The government described the merger as a matter of national importance. The specific aim of KESMA is “to promote those activities of the print, radio, TV and online sections of the Hungarian mass media which serve to build values and strengthen Hungarian national consciousness.” To date, KESMA, in effect, gathers the ownership rights of more than 470 different Hungarian media outlets.
CMPF concluded that the merger, which comprises media outlets from different media sectors, will exacerbate the already high overall risk to media pluralism in Hungary. It has already led to a mass-lay off of journalists.
The merger also consolidates political influence within KESMA since it includes some of the biggest beneficiaries of state advertising.
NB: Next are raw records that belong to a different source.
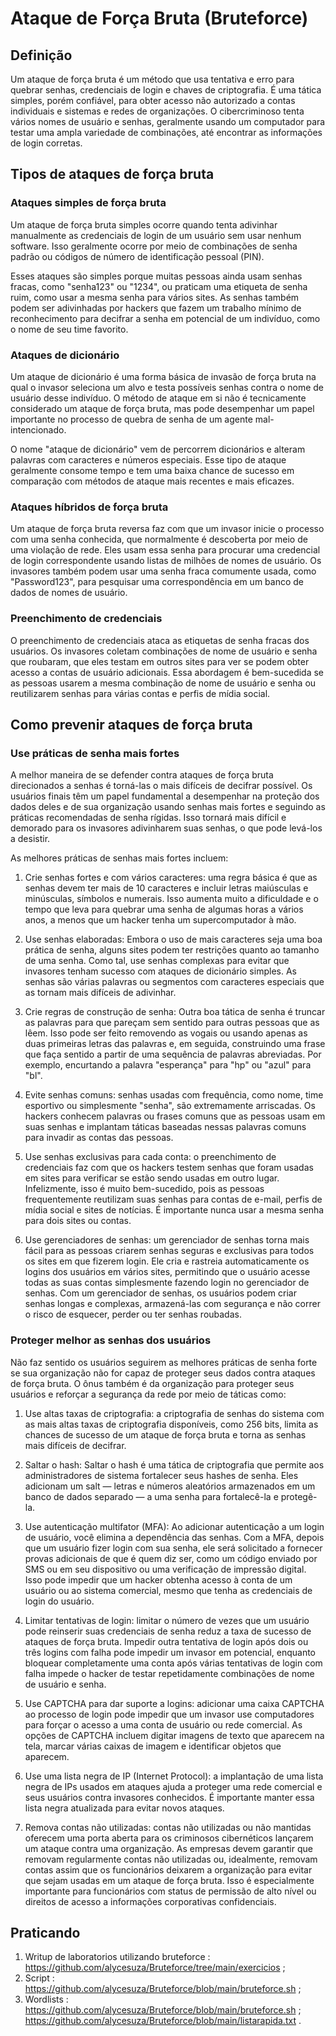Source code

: # Ataque de Força Bruta (Bruteforce)

<h2> Definição </h2> 

Um ataque de força bruta é um método que usa tentativa e erro para quebrar senhas, credenciais de login e chaves de criptografia. É uma tática simples, porém confiável, para obter acesso não autorizado a contas individuais e sistemas e redes de organizações. O cibercriminoso tenta vários nomes de usuário e senhas, geralmente usando um computador para testar uma ampla variedade de combinações, até encontrar as informações de login corretas.

<h2> Tipos de ataques de força bruta </h2> 

<h3> Ataques simples de força bruta </h3>

Um ataque de força bruta simples ocorre quando tenta adivinhar manualmente as credenciais de login de um usuário sem usar nenhum software. Isso geralmente ocorre por meio de combinações de senha padrão ou códigos de número de identificação pessoal (PIN). 

Esses ataques são simples porque muitas pessoas ainda usam senhas fracas, como "senha123" ou "1234", ou praticam uma etiqueta de senha ruim, como usar a mesma senha para vários sites. As senhas também podem ser adivinhadas por hackers que fazem um trabalho mínimo de reconhecimento para decifrar a senha em potencial de um indivíduo, como o nome de seu time favorito.

<h3> Ataques de dicionário </h3>

Um ataque de dicionário é uma forma básica de invasão de força bruta na qual o invasor seleciona um alvo e testa possíveis senhas contra o nome de usuário desse indivíduo. O método de ataque em si não é tecnicamente considerado um ataque de força bruta, mas pode desempenhar um papel importante no processo de quebra de senha de um agente mal-intencionado. 

O nome "ataque de dicionário" vem de percorrem dicionários e alteram palavras com caracteres e números especiais. Esse tipo de ataque geralmente consome tempo e tem uma baixa chance de sucesso em comparação com métodos de ataque mais recentes e mais eficazes.

<h3> Ataques híbridos de força bruta </h3>

Um ataque de força bruta reversa faz com que um invasor inicie o processo com uma senha conhecida, que normalmente é descoberta por meio de uma violação de rede. Eles usam essa senha para procurar uma credencial de login correspondente usando listas de milhões de nomes de usuário. Os invasores também podem usar uma senha fraca comumente usada, como "Password123", para pesquisar uma correspondência em um banco de dados de nomes de usuário.

<h3> Preenchimento de credenciais </h3>

O preenchimento de credenciais ataca as etiquetas de senha fracas dos usuários. Os invasores coletam combinações de nome de usuário e senha que roubaram, que eles testam em outros sites para ver se podem obter acesso a contas de usuário adicionais. Essa abordagem é bem-sucedida se as pessoas usarem a mesma combinação de nome de usuário e senha ou reutilizarem senhas para várias contas e perfis de mídia social.



<h2> Como prevenir ataques de força bruta </h2> 

<h3> Use práticas de senha mais fortes </h3>
A melhor maneira de se defender contra ataques de força bruta direcionados a senhas é torná-las o mais difíceis de decifrar possível. Os usuários finais têm um papel fundamental a desempenhar na proteção dos dados deles e de sua organização usando senhas mais fortes e seguindo as práticas recomendadas de senha rígidas. Isso tornará mais difícil e demorado para os invasores adivinharem suas senhas, o que pode levá-los a desistir. 

As melhores práticas de senhas mais fortes incluem:

1. Crie senhas fortes e com vários caracteres: uma regra básica é que as senhas devem ter mais de 10 caracteres e incluir letras maiúsculas e minúsculas, símbolos e numerais. Isso aumenta muito a dificuldade e o tempo que leva para quebrar uma senha de algumas horas a vários anos, a menos que um hacker tenha um supercomputador à mão.

2. Use senhas elaboradas: Embora o uso de mais caracteres seja uma boa prática de senha, alguns sites podem ter restrições quanto ao tamanho de uma senha. Como tal, use senhas complexas para evitar que invasores tenham sucesso com ataques de dicionário simples. As senhas são várias palavras ou segmentos com caracteres especiais que as tornam mais difíceis de adivinhar.

3. Crie regras de construção de senha: Outra boa tática de senha é truncar as palavras para que pareçam sem sentido para outras pessoas que as lêem. Isso pode ser feito removendo as vogais ou usando apenas as duas primeiras letras das palavras e, em seguida, construindo uma frase que faça sentido a partir de uma sequência de palavras abreviadas. Por exemplo, encurtando a palavra "esperança" para "hp" ou "azul" para "bl". 

4. Evite senhas comuns: senhas usadas com frequência, como nome, time esportivo ou simplesmente "senha", são extremamente arriscadas. Os hackers conhecem palavras ou frases comuns que as pessoas usam em suas senhas e implantam táticas baseadas nessas palavras comuns para invadir as contas das pessoas.

5. Use senhas exclusivas para cada conta: o preenchimento de credenciais faz com que os hackers testem senhas que foram usadas em sites para verificar se estão sendo usadas em outro lugar. Infelizmente, isso é muito bem-sucedido, pois as pessoas frequentemente reutilizam suas senhas para contas de e-mail, perfis de mídia social e sites de notícias. É importante nunca usar a mesma senha para dois sites ou contas.

6. Use gerenciadores de senhas: um gerenciador de senhas torna mais fácil para as pessoas criarem senhas seguras e exclusivas para todos os sites em que fizerem login. Ele cria e rastreia automaticamente os logins dos usuários em vários sites, permitindo que o usuário acesse todas as suas contas simplesmente fazendo login no gerenciador de senhas. Com um gerenciador de senhas, os usuários podem criar senhas longas e complexas, armazená-las com segurança e não correr o risco de esquecer, perder ou ter senhas roubadas.

<h3> Proteger melhor as senhas dos usuários </h3>

Não faz sentido os usuários seguirem as melhores práticas de senha forte se sua organização não for capaz de proteger seus dados contra ataques de força bruta. O ônus também é da organização para proteger seus usuários e reforçar a segurança da rede por meio de táticas como: 

1. Use altas taxas de criptografia: a criptografia de senhas do sistema com as mais altas taxas de criptografia disponíveis, como 256 bits, limita as chances de sucesso de um ataque de força bruta e torna as senhas mais difíceis de decifrar.

2. Saltar o hash: Saltar o hash é uma tática de criptografia que permite aos administradores de sistema fortalecer seus hashes de senha. Eles adicionam um salt — letras e números aleatórios armazenados em um banco de dados separado — a uma senha para fortalecê-la e protegê-la.

3. Use autenticação multifator (MFA): Ao adicionar autenticação a um login de usuário, você elimina a dependência das senhas. Com a MFA, depois que um usuário fizer login com sua senha, ele será solicitado a fornecer provas adicionais de que é quem diz ser, como um código enviado por SMS ou em seu dispositivo ou uma verificação de impressão digital. Isso pode impedir que um hacker obtenha acesso à conta de um usuário ou ao sistema comercial, mesmo que tenha as credenciais de login do usuário.

4. Limitar tentativas de login: limitar o número de vezes que um usuário pode reinserir suas credenciais de senha reduz a taxa de sucesso de ataques de força bruta. Impedir outra tentativa de login após dois ou três logins com falha pode impedir um invasor em potencial, enquanto bloquear completamente uma conta após várias tentativas de login com falha impede o hacker de testar repetidamente combinações de nome de usuário e senha.

5. Use CAPTCHA para dar suporte a logins: adicionar uma caixa CAPTCHA ao processo de login pode impedir que um invasor use computadores para forçar o acesso a uma conta de usuário ou rede comercial. As opções de CAPTCHA incluem digitar imagens de texto que aparecem na tela, marcar várias caixas de imagem e identificar objetos que aparecem. 

6. Use uma lista negra de IP (Internet Protocol): a implantação de uma lista negra de IPs usados em ataques ajuda a proteger uma rede comercial e seus usuários contra invasores conhecidos. É importante manter essa lista negra atualizada para evitar novos ataques.

7. Remova contas não utilizadas: contas não utilizadas ou não mantidas oferecem uma porta aberta para os criminosos cibernéticos lançarem um ataque contra uma organização. As empresas devem garantir que removam regularmente contas não utilizadas ou, idealmente, removam contas assim que os funcionários deixarem a organização para evitar que sejam usadas em um ataque de força bruta. Isso é especialmente importante para funcionários com status de permissão de alto nível ou direitos de acesso a informações corporativas confidenciais.


<h2> Praticando </h2> 

1. Writup de laboratorios utilizando bruteforce : https://github.com/alycesuza/Bruteforce/tree/main/exercicios ;
2. Script : https://github.com/alycesuza/Bruteforce/blob/main/bruteforce.sh ;
3. Wordlists :
https://github.com/alycesuza/Bruteforce/blob/main/bruteforce.sh ;
https://github.com/alycesuza/Bruteforce/blob/main/listarapida.txt .
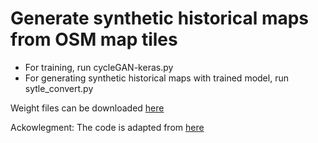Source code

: # Generate synthetic historical maps from OSM map tiles

- For training, run cycleGAN-keras.py
- For generating synthetic historical maps with trained model, run sytle_convert.py

Weight files can be downloaded [here](https://github.com/tjwei/GANotebooks/blob/master/CycleGAN-keras.ipynb)

Ackowlegment:
The code is adapted from [here](https://github.com/tjwei/GANotebooks/blob/master/CycleGAN-keras.ipynb)
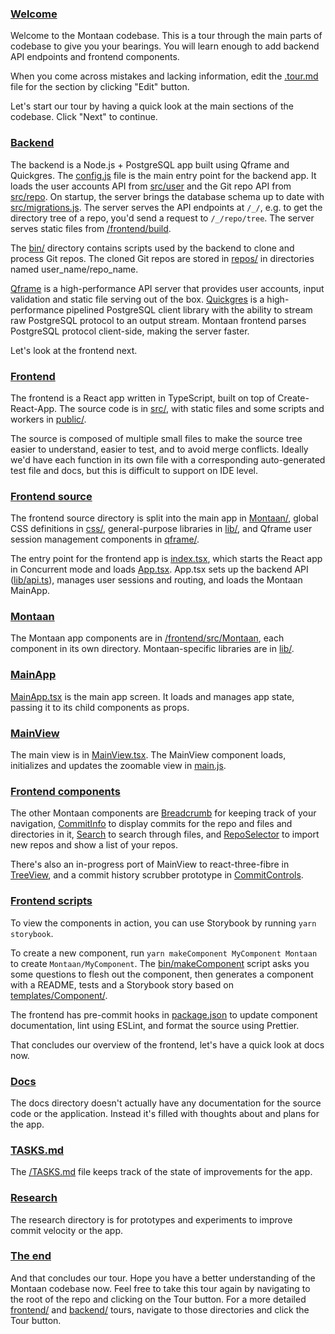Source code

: ### [Welcome](/)

Welcome to the Montaan codebase. This is a tour through the main parts of codebase to give you your bearings. You will learn enough to add backend API endpoints and frontend components.

When you come across mistakes and lacking information, edit the [.tour.md](/.tour.md) file for the section by clicking "Edit" button.

Let's start our tour by having a quick look at the main sections of the codebase. Click "Next" to continue.

### [Backend](/backend)

The backend is a Node.js + PostgreSQL app built using Qframe and Quickgres. The [config.js](config.js) file is the main entry point for the backend app. It loads the user accounts API from [src/user](src/user) and the Git repo API from [src/repo](src/repo). On startup, the server brings the database schema up to date with [src/migrations.js](src/migrations.js). The server serves the API endpoints at `/_/`, e.g. to get the directory tree of a repo, you'd send a request to `/_/repo/tree`. The server serves static files from [/frontend/build](/frontend/build).

The [bin/](bin/) directory contains scripts used by the backend to clone and process Git repos. The cloned Git repos are stored in [repos/](repos/) in directories named user_name/repo_name.

[Qframe](https://github.com/kig/qframe) is a high-performance API server that provides user accounts, input validation and static file serving out of the box. [Quickgres](https://github.com/kig/quickgres) is a high-performance pipelined PostgreSQL client library with the ability to stream raw PostgreSQL protocol to an output stream. Montaan frontend parses PostgreSQL protocol client-side, making the server faster.

Let's look at the frontend next.

### [Frontend](/frontend)

The frontend is a React app written in TypeScript, built on top of Create-React-App. The source code is in [src/](src/), with static files and some scripts and workers in [public/](public/).

The source is composed of multiple small files to make the source tree easier to understand, easier to test, and to avoid merge conflicts. Ideally we'd have each function in its own file with a corresponding auto-generated test file and docs, but this is difficult to support on IDE level.

### [Frontend source](/frontend/src)

The frontend source directory is split into the main app in [Montaan/](Montaan/), global CSS definitions in [css/](css/), general-purpose libraries in [lib/](lib/), and Qframe user session management components in [qframe/](qframe/).

The entry point for the frontend app is [index.tsx](index.tsx), which starts the React app in Concurrent mode and loads [App.tsx](App.tsx). App.tsx sets up the backend API ([lib/api.ts](lib/api.ts)), manages user sessions and routing, and loads the Montaan MainApp.

### [Montaan](/frontend/src/Montaan)

The Montaan app components are in [/frontend/src/Montaan](/frontend/src/Montaan), each component in its own directory. Montaan-specific libraries are in [lib/](lib/).

### [MainApp](/frontend/src/Montaan/MainApp)

[MainApp.tsx](MainApp.tsx) is the main app screen. It loads and manages app state, passing it to its child components as props.

### [MainView](/frontend/src/Montaan/MainView)

The main view is in [MainView.tsx](MainView.tsx). The MainView component loads, initializes and updates the zoomable view in [main.js](main.js).

### [Frontend components](/frontend/src/Montaan)

The other Montaan components are [Breadcrumb](Breadcrumb) for keeping track of your navigation, [CommitInfo](CommitInfo) to display commits for the repo and files and directories in it, [Search](Search) to search through files, and [RepoSelector](RepoSelector) to import new repos and show a list of your repos.

There's also an in-progress port of MainView to react-three-fibre in [TreeView](TreeView), and a commit history scrubber prototype in [CommitControls](CommitControls).

### [Frontend scripts](/frontend)

To view the components in action, you can use Storybook by running `yarn storybook`.

To create a new component, run `yarn makeComponent MyComponent Montaan` to create `Montaan/MyComponent`. The [bin/makeComponent](bin/makeComponent) script asks you some questions to flesh out the component, then generates a component with a README, tests and a Storybook story based on [templates/Component/](templates/Component/).

The frontend has pre-commit hooks in [package.json](package.json#find:"lint-staged":) to update component documentation, lint using ESLint, and format the source using Prettier.

That concludes our overview of the frontend, let's have a quick look at docs now.

### [Docs](/docs)

The docs directory doesn't actually have any documentation for the source code or the application. Instead it's filled with thoughts about and plans for the app.

### [TASKS.md](/TASKS.md)

The [/TASKS.md](/TASKS.md) file keeps track of the state of improvements for the app.

### [Research](/research)

The research directory is for prototypes and experiments to improve commit velocity or the app.

### [The end](/)

And that concludes our tour. Hope you have a better understanding of the Montaan codebase now. Feel free to take this tour again by navigating to the root of the repo and clicking on the Tour button. For a more detailed [frontend/](frontend/) and [backend/](backend/) tours, navigate to those directories and click the Tour button.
According to figures in the CMPF country report on Hungary, “enormous amount of public money is spent by the government on self-advertising and propaganda”. In 2019, 75% of the total expenditure went to pro-government media (private and public).
The 2019 CMPF report on Hungary was limited to an assessment of the additional risk for media pluralism following the creation of KESMA. The Brussels Times asked the Commission if it plans to initiate any investigations of the media situation in the country.
“On the basis of the available information, the creation of KESMA itself, as well as the concentration of the media outlets, fall outside the Commission’s competence under the EU Merger Regulation, as it appears not to meet the relevant jurisdictional thresholds,” a Commission spokesperson replied yesterday (4 August).
The KESMA case no doubt affects media pluralism and competition in Hungary but it lacks an “European dimension”. The regulation prohibits mergers and acquisitions which would significantly reduce competition in the Single Market, for example if they would create dominant companies that are likely to raise prices for consumers.
The European Commission may also examine mergers which are referred to it from the national competition authorities of the EU member states but this unlikely to happen in this case.
“The creation of KESMA, with the approval of the local antitrust authority, is definitely a breach of European competition rules,” said Marius Dragomir, the media expert. “At the same time, the establishment of KESMA should also be investigated by the EU as a case of illegal state aid.”
On the last point, the Commission might agree. In fact, the Commission is currently investigating a state aid complaint dating from 2016, which relates to public service broadcasting in Hungary. The Commission has been in continuous contact with the Hungarian authorities. “These contacts are ongoing and the Commission cannot prejudge their outcome,” the spokesperson said.